**Instructions for the task**
Count how many lines in the listing below contain the word "mehr". Reply with only that number.

[Records from a data source]
= Beginning of Section =
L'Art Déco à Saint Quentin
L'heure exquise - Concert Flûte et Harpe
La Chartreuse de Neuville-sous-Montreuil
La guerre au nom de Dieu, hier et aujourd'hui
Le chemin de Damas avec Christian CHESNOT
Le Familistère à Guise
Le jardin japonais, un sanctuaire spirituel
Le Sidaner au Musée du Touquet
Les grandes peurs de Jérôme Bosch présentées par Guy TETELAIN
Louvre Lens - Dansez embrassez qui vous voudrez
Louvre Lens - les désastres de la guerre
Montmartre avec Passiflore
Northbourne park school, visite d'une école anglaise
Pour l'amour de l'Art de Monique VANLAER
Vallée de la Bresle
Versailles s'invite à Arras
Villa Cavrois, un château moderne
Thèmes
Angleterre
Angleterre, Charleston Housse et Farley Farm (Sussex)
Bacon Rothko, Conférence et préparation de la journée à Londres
= End of Section =
= Beginning of Section =
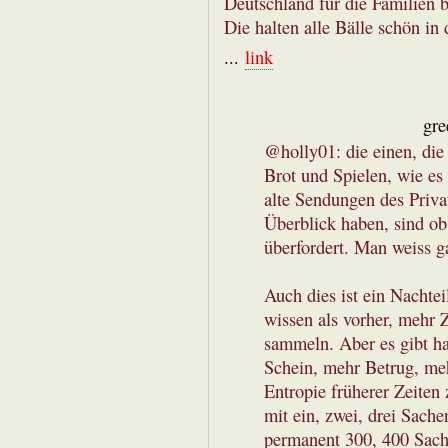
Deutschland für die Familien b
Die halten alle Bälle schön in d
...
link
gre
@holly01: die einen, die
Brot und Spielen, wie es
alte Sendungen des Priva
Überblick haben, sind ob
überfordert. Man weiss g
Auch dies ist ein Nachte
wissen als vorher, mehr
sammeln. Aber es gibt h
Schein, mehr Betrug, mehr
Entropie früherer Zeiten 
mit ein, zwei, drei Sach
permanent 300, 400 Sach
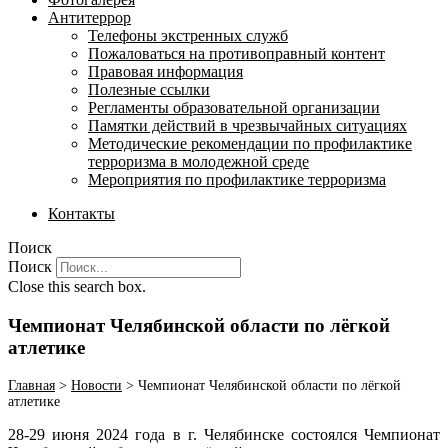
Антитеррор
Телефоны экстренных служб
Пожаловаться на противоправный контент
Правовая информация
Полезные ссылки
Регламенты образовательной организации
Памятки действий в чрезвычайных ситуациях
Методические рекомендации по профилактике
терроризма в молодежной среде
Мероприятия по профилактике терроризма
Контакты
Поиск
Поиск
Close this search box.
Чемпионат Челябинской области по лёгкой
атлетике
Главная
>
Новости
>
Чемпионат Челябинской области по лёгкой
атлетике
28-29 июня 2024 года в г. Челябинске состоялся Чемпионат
= End of Section =
= Beginning of Section =
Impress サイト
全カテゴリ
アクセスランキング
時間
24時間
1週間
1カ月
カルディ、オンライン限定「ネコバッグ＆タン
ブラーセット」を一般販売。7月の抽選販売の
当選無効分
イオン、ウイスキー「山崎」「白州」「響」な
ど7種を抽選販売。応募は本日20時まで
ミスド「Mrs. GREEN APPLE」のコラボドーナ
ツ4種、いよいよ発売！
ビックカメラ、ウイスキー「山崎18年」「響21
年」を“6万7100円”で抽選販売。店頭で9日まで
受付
= End of Section =
**Answer below**
2